Your objective:
Where does the word "trop" occur in the entries below? Copy every line that has it.

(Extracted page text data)
>>>>>

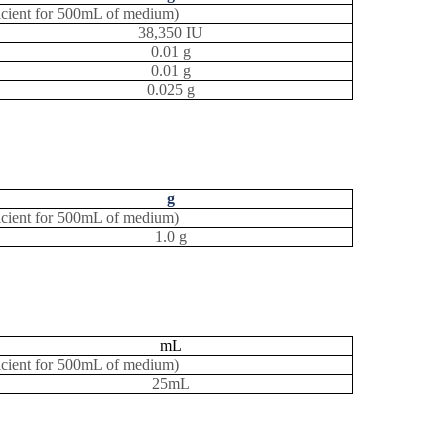
fficient for 500mL of medium)
38,350 IU
0.01 g
0.01 g
0.025 g
g
fficient for 500mL of medium)
1.0 g
mL
fficient for 500mL of medium)
25mL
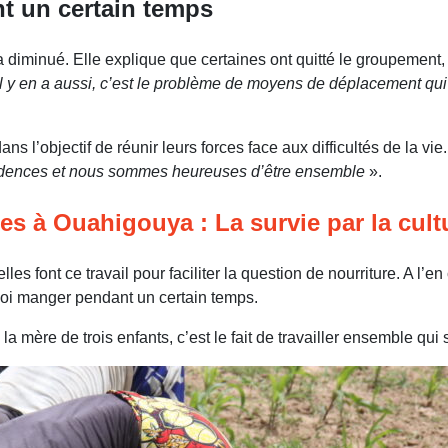
t un certain temps
diminué. Elle explique que certaines ont quitté le groupement,
er. Il y en a aussi, c’est le problème de moyens de déplacement qu
l’objectif de réunir leurs forces face aux difficultés de la vie
nfidences et nous sommes heureuses d’être ensemble
».
 à Ouahigouya : La survie par la cult
es font ce travail pour faciliter la question de nourriture. A l’en 
quoi manger pendant un certain temps.
 mère de trois enfants, c’est le fait de travailler ensemble qui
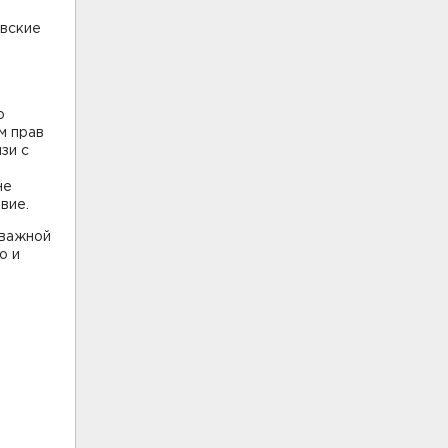
овские
о
м прав
зи с
не
вие.
 важной
о и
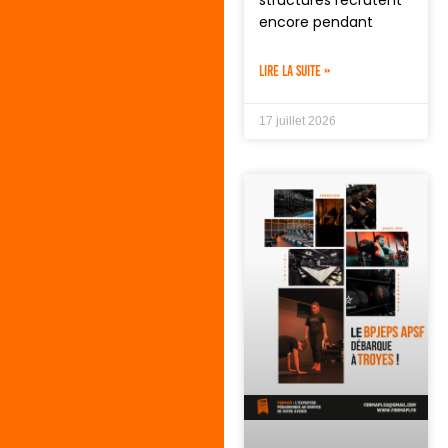
encore pendant
LIRE LA SUITE »
17 juillet 2026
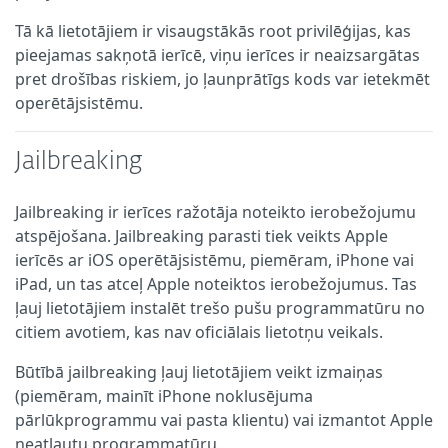
Tā kā lietotājiem ir visaugstākās root privilēģijas, kas
pieejamas sakņotā ierīcē, viņu ierīces ir neaizsargātas
pret drošības riskiem, jo ļaunprātīgs kods var ietekmēt
operētājsistēmu.
Jailbreaking
Jailbreaking ir ierīces ražotāja noteikto ierobežojumu
atspējošana. Jailbreaking parasti tiek veikts Apple
ierīcēs ar iOS operētājsistēmu, piemēram, iPhone vai
iPad, un tas atceļ Apple noteiktos ierobežojumus. Tas
ļauj lietotājiem instalēt trešo pušu programmatūru no
citiem avotiem, kas nav oficiālais lietotņu veikals.
Būtībā jailbreaking ļauj lietotājiem veikt izmaiņas
(piemēram, mainīt iPhone noklusējuma
pārlūkprogrammu vai pasta klientu) vai izmantot Apple
neatļautu programmatūru.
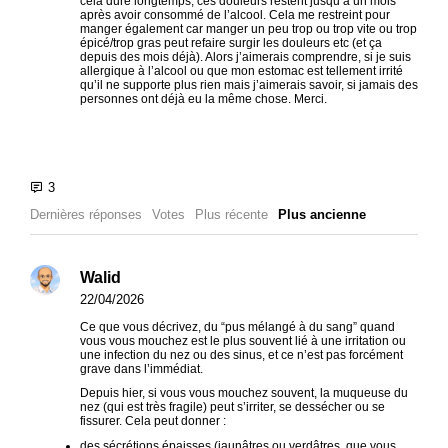
cela dure longtemps, ces douleurs restent jusqu’à un mois
après avoir consommé de l’alcool. Cela me restreint pour
manger également car manger un peu trop ou trop vite ou trop
épicé/trop gras peut refaire surgir les douleurs etc (et ça
depuis des mois déjà). Alors j’aimerais comprendre, si je suis
allergique à l’alcool ou que mon estomac est tellement irrité
qu’il ne supporte plus rien mais j’aimerais savoir, si jamais des
personnes ont déjà eu la même chose. Merci.
Dernières réponses
Votes
Plus récente
Plus ancienne
Walid
22/04/2026
Ce que vous décrivez, du “pus mélangé à du sang” quand
vous vous mouchez est le plus souvent lié à une irritation ou
une infection du nez ou des sinus, et ce n’est pas forcément
grave dans l’immédiat.
Depuis hier, si vous vous mouchez souvent, la muqueuse du
nez (qui est très fragile) peut s’irriter, se dessécher ou se
fissurer. Cela peut donner :
des sécrétions épaisses (jaunâtres ou verdâtres, que vous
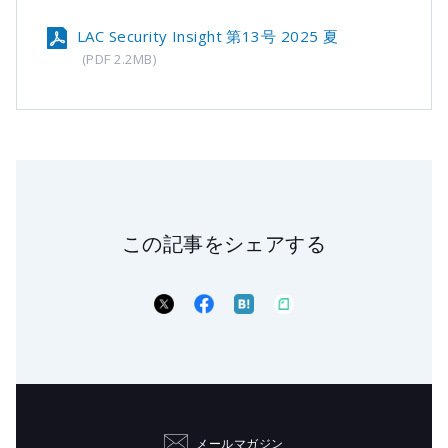
LAC Security Insight 第13号 2025 夏
(PDF 2.2MB)
この記事をシェアする
メールマガジン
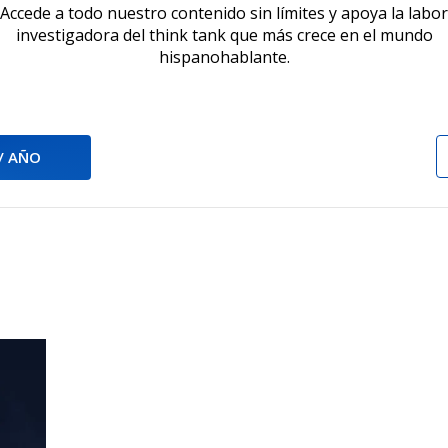
Accede a todo nuestro contenido sin límites y apoya la labor
investigadora del think tank que más crece en el mundo
hispanohablante.
 / AÑO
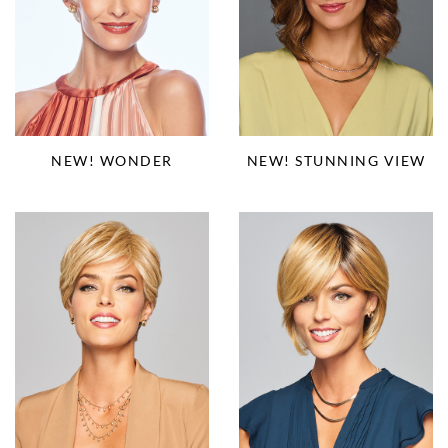
NEW! WONDER
NEW! STUNNING VIEW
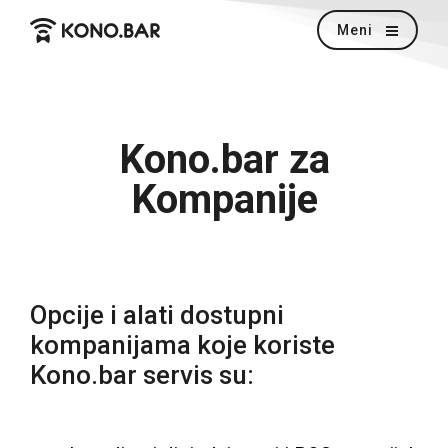
Meni
Kono.bar za
Kompanije
Opcije i alati dostupni
kompanijama koje koriste
Kono.bar servis su:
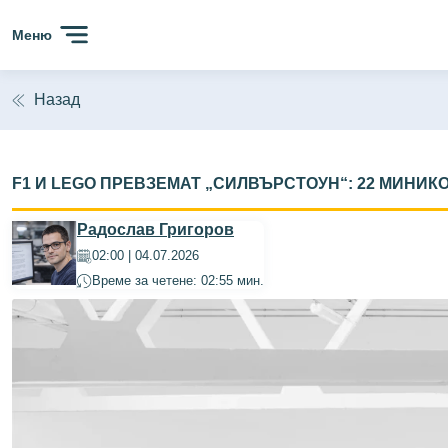
Меню
Назад
F1 И LEGO ПРЕВЗЕМАТ „СИЛВЪРСТОУН“: 22 МИНИКО
Радослав Григоров
02:00 | 04.07.2026
Време за четене: 02:55 мин.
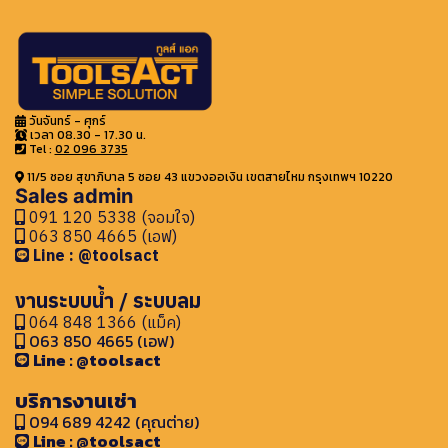
วันจันทร์ - ศุกร์
เวลา 08.30 - 17.30 น.
Tel :
02 096 3735
11/5 ซอย สุขาภิบาล 5 ซอย 43 แขวงออเงิน เขตสายไหม กรุงเทพฯ 10220
Sales admin
091 120 5338 (จอมใจ)
063 850 4665 (เอฟ)
Line : @toolsact
งานระบบน้ำ / ระบบลม
064 848 1366 (แม็ค)
063 850 4665 (เอฟ)
Line : @toolsact
บริการงานเช่า
094 689 4242 (คุณต่าย)
Line : @toolsact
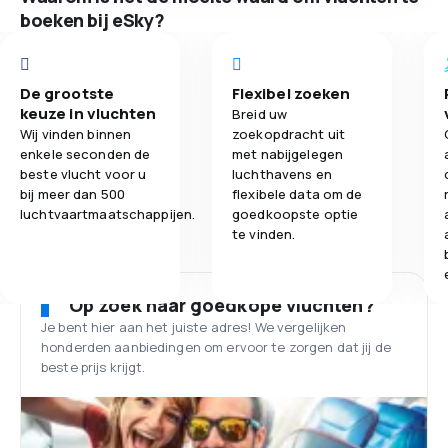
boeken bij eSky?
De grootste
Flexibel zoeken
keuze in vluchten
Breid uw
Wij vinden binnen
zoekopdracht uit
enkele seconden de
met nabijgelegen
beste vlucht voor u
luchthavens en
bij meer dan 500
flexibele data om de
luchtvaartmaatschappijen.
goedkoopste optie
te vinden.
Op zoek naar goedkope vluchten?
Je bent hier aan het juiste adres! We vergelijken
honderden aanbiedingen om ervoor te zorgen dat jij de
beste prijs krijgt.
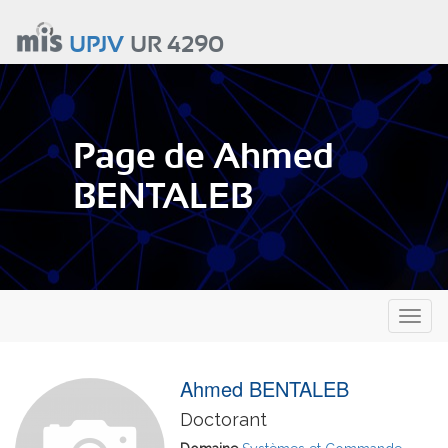
Aller
au
UPJV
UR 4290
contenu
principal
Page de Ahmed
BENTALEB
Toggl
naviga
Ahmed BENTALEB
Doctorant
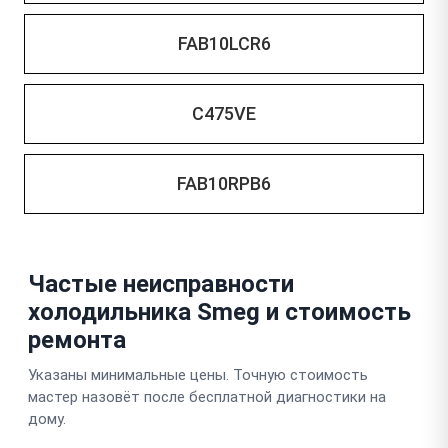
FAB10LCR6
C475VE
FAB10RPB6
Частые неисправности
холодильника Smeg и стоимость
ремонта
Указаны минимальные цены. Точную стоимость
мастер назовёт после бесплатной диагностики на
дому.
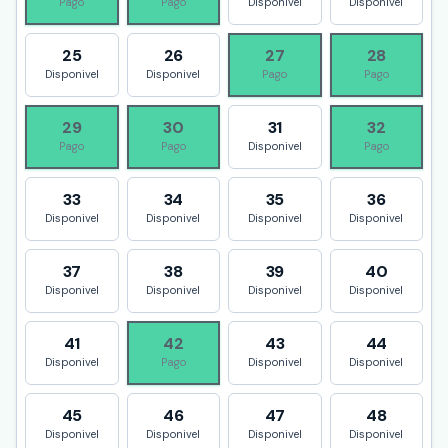
Pago
Pago
Disponivel
Disponivel
25
26
27
28
Disponivel
Disponivel
Pago
Pago
29
30
31
32
Pago
Pago
Disponivel
Pago
33
34
35
36
Disponivel
Disponivel
Disponivel
Disponivel
37
38
39
40
Disponivel
Disponivel
Disponivel
Disponivel
41
42
43
44
Disponivel
Pago
Disponivel
Disponivel
45
46
47
48
Disponivel
Disponivel
Disponivel
Disponivel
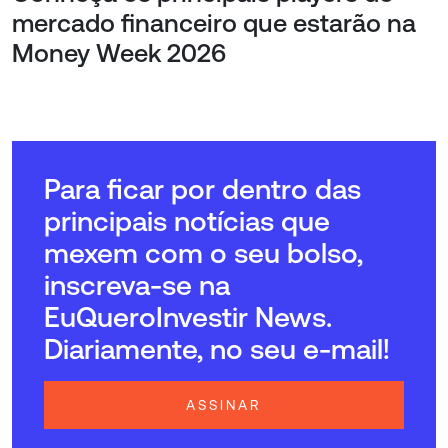
mercado financeiro que estarão na
Money Week 2026
Para ficar por dentro das
principais notícias que
mexem com o seu bolso,
inscreva-se na
EuQueroInvestir News.
Diariamente, no seu e-mail!
ASSINAR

<<<<<

Result for this task:
manger également car manger un peu trop ou trop vite ou trop
épicé/trop gras peut refaire surgir les douleurs etc (et ça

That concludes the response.